Example Data Table
| Use Case |
W mm |
G mm |
H mm |
Er |
Target |
| RF module feed | 1.20 | 0.20 | 0.80 | 4.20 | Near 50 Ω |
| Thin laminate line | 0.45 | 0.12 | 0.30 | 3.48 | Compact routing |
| Low loss board | 0.80 | 0.18 | 0.50 | 3.00 | Fast signal path |
Formula Used
The calculator uses quasi-static conformal mapping for grounded coplanar waveguide estimation. It starts with k = W / (W + 2G). It also estimates a substrate correction using hyperbolic sine terms from W, G, and H. Complete elliptic integral ratios are approximated through an arithmetic geometric mean method.
The main impedance relation is Z0 = 30π / sqrt(Eeff) / ratio. Effective permittivity is estimated from the substrate permittivity and elliptic ratio comparison. Thickness correction slightly lowers impedance when copper thickness is meaningful compared with trace width.
How to Use This Calculator
Enter the center conductor width, side gap, substrate height, and relative permittivity. Add copper thickness, line length, operating frequency, loss tangent, and conductor conductivity. Press Calculate. The result appears below the header and above the form. Use CSV for spreadsheet records. Use PDF for quick reports.
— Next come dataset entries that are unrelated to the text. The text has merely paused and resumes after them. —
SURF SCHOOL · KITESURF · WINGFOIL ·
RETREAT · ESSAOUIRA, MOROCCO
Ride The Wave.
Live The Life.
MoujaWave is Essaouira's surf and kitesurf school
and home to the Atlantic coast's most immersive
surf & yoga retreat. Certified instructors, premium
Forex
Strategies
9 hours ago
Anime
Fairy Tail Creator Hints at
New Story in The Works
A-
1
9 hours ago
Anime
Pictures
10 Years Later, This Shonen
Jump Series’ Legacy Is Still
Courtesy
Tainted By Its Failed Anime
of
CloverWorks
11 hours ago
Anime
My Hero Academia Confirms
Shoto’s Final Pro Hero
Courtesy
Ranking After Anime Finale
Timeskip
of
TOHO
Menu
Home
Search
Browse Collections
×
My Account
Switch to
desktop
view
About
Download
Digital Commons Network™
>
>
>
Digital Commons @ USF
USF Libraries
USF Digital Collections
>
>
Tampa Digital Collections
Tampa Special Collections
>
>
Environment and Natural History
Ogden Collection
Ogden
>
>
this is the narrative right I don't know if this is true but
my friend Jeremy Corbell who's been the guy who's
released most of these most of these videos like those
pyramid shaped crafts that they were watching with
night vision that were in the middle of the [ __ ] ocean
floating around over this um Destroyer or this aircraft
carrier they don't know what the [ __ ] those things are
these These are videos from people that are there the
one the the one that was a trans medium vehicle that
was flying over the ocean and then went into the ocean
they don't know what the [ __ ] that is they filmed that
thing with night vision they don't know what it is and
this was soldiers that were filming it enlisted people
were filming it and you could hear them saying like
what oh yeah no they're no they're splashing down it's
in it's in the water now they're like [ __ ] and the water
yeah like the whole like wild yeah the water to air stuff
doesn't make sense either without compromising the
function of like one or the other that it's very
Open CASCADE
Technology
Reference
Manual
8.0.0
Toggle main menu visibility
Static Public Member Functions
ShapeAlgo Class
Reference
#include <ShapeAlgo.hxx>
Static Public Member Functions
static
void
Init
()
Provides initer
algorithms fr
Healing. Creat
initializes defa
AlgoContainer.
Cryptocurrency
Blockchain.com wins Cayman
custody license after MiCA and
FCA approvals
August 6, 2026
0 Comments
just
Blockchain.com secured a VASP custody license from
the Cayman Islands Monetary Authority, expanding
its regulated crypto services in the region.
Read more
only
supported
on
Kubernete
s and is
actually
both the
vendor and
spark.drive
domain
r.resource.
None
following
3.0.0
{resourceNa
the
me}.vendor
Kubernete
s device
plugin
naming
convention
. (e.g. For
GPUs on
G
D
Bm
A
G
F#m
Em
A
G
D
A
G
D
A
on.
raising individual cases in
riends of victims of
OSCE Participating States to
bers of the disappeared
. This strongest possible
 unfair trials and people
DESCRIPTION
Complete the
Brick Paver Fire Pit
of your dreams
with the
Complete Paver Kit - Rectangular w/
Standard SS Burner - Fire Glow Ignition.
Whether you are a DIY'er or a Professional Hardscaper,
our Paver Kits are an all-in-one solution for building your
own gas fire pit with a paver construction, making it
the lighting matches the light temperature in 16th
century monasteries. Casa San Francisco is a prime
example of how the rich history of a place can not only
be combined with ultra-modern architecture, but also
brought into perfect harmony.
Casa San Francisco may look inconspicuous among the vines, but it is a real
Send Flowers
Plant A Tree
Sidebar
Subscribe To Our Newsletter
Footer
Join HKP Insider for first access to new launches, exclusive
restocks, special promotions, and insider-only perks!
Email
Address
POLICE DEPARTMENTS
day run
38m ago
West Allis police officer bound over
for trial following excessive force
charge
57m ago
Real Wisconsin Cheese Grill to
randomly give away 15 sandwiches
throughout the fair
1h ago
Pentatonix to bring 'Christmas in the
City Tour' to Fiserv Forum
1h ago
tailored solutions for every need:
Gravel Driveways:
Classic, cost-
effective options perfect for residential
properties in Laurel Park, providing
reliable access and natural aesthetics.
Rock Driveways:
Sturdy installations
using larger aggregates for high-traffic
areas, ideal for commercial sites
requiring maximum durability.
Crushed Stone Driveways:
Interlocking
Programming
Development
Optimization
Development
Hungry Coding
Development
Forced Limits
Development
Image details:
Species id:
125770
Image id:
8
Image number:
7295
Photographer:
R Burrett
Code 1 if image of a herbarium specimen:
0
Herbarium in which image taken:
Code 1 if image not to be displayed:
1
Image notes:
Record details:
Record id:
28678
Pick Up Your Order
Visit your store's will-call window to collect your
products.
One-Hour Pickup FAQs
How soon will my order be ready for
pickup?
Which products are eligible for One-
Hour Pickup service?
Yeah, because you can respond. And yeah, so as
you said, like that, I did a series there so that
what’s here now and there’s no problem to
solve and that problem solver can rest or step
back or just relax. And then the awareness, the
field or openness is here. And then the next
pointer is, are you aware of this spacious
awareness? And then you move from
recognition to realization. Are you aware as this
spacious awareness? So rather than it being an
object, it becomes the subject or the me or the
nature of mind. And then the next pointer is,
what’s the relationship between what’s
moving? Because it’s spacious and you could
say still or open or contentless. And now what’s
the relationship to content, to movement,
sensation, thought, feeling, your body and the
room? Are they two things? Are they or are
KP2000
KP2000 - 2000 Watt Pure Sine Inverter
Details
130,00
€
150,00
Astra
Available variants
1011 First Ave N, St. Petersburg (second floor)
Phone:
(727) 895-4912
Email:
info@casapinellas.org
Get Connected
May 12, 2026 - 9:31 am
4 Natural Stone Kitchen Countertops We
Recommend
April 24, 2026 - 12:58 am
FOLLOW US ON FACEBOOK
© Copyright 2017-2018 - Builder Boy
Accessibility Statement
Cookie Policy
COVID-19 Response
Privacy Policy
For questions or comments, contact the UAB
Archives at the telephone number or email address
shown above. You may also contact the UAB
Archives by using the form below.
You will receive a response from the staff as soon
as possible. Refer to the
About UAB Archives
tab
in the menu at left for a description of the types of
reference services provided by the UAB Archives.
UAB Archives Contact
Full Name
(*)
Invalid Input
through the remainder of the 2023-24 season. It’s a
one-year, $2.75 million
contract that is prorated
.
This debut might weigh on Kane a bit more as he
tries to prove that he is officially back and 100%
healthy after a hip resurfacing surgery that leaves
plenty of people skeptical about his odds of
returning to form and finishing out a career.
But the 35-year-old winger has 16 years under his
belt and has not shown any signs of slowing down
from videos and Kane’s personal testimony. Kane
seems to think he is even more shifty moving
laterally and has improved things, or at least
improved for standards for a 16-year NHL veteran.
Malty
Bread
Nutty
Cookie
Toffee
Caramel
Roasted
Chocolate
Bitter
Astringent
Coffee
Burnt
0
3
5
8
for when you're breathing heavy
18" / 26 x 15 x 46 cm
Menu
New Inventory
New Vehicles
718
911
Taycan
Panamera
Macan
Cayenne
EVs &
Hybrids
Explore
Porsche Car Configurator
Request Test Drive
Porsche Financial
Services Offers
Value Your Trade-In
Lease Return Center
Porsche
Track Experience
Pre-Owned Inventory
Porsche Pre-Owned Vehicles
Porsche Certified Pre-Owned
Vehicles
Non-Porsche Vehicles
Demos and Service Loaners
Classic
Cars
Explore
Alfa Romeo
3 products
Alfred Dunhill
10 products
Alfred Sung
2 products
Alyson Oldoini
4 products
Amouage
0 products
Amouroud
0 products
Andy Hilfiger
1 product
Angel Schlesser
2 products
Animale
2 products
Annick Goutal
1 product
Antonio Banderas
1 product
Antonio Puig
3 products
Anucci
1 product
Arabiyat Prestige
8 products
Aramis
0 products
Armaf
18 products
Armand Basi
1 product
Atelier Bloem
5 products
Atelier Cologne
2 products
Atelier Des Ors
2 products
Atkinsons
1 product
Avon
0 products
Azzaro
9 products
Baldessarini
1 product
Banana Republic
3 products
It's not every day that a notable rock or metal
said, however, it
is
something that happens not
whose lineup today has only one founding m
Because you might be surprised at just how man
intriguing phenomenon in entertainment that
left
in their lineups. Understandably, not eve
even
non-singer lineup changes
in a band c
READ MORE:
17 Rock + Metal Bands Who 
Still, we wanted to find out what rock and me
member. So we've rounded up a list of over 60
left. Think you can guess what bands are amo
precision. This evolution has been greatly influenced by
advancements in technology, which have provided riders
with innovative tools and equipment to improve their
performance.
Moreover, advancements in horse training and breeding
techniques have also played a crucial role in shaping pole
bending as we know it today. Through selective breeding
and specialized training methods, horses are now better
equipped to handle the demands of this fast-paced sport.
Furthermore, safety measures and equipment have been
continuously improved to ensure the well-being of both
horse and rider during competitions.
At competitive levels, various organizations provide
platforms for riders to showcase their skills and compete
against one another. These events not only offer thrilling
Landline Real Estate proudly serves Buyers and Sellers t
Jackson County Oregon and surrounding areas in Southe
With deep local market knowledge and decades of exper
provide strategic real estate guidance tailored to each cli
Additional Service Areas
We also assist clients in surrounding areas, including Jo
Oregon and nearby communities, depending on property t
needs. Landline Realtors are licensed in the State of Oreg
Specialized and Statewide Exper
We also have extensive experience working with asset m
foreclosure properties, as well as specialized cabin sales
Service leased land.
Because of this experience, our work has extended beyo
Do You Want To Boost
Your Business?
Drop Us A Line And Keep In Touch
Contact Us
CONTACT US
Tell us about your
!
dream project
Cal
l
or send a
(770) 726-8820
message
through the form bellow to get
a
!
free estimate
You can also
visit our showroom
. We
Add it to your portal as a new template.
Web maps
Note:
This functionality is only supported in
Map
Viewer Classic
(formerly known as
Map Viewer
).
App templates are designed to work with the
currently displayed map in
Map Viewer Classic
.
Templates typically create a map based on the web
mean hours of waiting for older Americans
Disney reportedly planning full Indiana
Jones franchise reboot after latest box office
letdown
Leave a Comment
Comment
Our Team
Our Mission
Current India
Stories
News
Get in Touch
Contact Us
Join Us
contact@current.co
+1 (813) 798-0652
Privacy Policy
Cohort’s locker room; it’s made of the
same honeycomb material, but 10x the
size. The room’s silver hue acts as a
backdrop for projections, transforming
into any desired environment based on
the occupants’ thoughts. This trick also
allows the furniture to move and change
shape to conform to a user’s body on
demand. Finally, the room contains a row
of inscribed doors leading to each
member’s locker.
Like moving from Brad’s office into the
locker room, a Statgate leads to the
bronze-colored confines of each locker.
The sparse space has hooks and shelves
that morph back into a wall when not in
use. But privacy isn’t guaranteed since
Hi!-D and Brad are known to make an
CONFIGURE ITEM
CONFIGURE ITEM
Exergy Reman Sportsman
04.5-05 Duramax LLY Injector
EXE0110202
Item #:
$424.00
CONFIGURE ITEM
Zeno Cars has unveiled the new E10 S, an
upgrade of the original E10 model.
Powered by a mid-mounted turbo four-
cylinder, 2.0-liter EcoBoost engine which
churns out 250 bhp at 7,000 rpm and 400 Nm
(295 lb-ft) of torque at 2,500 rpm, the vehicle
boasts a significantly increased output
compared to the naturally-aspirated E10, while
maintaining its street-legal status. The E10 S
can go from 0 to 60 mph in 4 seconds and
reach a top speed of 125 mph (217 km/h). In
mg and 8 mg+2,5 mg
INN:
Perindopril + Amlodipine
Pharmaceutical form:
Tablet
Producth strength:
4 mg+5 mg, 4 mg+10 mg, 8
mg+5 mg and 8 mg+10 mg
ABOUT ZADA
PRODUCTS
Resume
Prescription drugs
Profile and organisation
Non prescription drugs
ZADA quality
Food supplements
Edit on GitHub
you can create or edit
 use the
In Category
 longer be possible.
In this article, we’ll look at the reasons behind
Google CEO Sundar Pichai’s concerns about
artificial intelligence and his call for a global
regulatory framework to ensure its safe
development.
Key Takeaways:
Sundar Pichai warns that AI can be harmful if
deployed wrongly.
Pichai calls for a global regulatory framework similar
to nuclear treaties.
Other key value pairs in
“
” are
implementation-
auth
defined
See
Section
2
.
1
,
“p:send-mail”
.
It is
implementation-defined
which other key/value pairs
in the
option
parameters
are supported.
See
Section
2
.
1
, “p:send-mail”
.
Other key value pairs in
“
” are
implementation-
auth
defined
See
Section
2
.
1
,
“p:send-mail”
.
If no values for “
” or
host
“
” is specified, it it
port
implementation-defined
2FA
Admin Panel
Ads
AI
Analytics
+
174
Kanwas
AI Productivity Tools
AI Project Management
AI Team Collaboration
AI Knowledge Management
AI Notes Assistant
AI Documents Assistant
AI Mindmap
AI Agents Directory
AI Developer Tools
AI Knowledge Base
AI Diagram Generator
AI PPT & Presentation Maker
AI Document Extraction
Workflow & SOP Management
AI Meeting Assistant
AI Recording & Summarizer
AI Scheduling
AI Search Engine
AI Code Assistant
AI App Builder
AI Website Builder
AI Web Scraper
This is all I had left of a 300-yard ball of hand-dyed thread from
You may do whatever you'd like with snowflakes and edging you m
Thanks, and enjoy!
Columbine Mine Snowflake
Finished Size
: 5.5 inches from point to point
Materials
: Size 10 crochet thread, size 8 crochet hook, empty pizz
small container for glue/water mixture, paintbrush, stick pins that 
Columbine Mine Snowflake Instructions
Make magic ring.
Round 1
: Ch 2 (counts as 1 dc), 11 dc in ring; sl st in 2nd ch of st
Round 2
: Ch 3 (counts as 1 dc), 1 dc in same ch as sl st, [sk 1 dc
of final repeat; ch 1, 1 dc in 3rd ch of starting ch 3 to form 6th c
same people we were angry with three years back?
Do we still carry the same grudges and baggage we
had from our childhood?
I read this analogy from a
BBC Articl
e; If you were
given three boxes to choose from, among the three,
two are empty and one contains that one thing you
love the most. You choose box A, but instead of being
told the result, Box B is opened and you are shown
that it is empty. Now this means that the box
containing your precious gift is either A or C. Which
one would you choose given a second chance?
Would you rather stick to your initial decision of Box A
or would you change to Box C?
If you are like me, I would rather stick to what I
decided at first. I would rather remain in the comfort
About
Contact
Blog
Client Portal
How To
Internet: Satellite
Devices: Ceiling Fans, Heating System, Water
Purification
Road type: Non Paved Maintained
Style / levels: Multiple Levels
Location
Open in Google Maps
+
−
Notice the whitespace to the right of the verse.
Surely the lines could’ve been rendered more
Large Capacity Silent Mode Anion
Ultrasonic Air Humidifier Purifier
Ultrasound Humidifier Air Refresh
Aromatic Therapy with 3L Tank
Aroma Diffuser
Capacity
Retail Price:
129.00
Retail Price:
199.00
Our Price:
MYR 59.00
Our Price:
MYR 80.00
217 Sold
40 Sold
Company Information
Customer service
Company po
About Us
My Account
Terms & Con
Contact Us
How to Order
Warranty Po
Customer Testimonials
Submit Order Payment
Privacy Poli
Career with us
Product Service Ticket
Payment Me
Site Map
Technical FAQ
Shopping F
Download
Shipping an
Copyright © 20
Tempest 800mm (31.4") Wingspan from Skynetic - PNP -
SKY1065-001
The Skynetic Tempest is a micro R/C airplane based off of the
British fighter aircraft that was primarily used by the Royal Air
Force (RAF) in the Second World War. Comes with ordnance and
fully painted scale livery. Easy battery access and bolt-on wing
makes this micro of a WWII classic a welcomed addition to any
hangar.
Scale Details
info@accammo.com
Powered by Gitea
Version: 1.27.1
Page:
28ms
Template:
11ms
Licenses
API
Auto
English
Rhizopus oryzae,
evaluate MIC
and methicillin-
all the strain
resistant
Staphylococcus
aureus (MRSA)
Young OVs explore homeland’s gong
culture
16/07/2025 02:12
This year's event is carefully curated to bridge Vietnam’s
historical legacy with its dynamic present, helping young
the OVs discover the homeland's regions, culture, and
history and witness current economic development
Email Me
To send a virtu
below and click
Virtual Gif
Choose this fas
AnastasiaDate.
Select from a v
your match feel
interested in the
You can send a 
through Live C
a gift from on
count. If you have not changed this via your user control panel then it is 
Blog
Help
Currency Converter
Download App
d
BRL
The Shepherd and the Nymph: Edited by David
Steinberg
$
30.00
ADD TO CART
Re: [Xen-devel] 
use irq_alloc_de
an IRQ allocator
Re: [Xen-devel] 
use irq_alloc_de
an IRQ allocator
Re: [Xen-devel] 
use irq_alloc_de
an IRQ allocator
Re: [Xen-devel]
Grounded Coplanar Waveguide Design Guide
A coplanar waveguide with ground is common in RF boards. It places a signal strip between ground pours. A bottom ground plane also supports the field. This structure is useful for antennas, filters, mixers, sensors, and high speed interconnects. The geometry gives practical control over impedance while keeping the return path close.
Why Geometry Matters
Width and gap are the strongest inputs. A wider signal trace usually lowers impedance. A wider gap usually raises impedance. Substrate height changes how much field reaches the lower ground plane. A thin board can pull more field into the dielectric. That often changes effective permittivity and phase velocity.
Material Effects
Dielectric constant is another key factor. Higher values slow the wave and reduce impedance. The effective value is lower than the raw material value because some field remains in air. Loss tangent estimates dielectric loss. Copper conductivity and frequency estimate skin depth and conductor loss. These values are useful for early comparisons.
Advanced Output Meaning
Characteristic impedance helps match sources, loads, and connectors. Effective permittivity helps predict delay and wavelength. Capacitance and inductance per meter describe the distributed line model. Electrical length shows how long the trace appears at the entered frequency. This is important when a trace becomes a meaningful fraction of a wavelength.
Practical Layout Notes
Keep ground pours continuous near the line. Add via fences when the board process allows them. Avoid sharp corners and sudden gap changes. Confirm final values with a field solver before fabrication. Manufacturing tolerance can shift impedance. Solder mask, plating, roughness, and nearby copper can also change results. Use this tool for planning, comparison, and documentation. Use measurements or solver data for final signoff.
FAQs
What is grounded coplanar waveguide?
It is an RF transmission line with a center trace, side grounds, and a lower ground plane. It supports controlled impedance routing.
What raises CPWG impedance?
A larger gap, narrower trace, lower dielectric constant, or thicker substrate can raise impedance. The exact shift depends on the full geometry.
What lowers CPWG impedance?
A wider signal trace, smaller side gap, higher dielectric constant, or stronger ground coupling can lower impedance.
Is this result exact?
No. It is an analytical estimate. Final designs should be checked with a field solver, board stackup data, and fabrication tolerances.
Why is effective permittivity important?
It controls wave speed, delay, and electrical length. It is usually between air permittivity and substrate permittivity.
Does copper thickness affect impedance?
Yes. Thicker copper can slightly reduce impedance. The effect is stronger when trace width is small.
Why include loss tangent?
Loss tangent estimates dielectric energy loss. It becomes more important at higher frequencies and longer line lengths.
Can I use this for microwave layout?
Yes, for early estimates. For production microwave layouts, compare results with simulation, measured coupons, and supplier stackup data.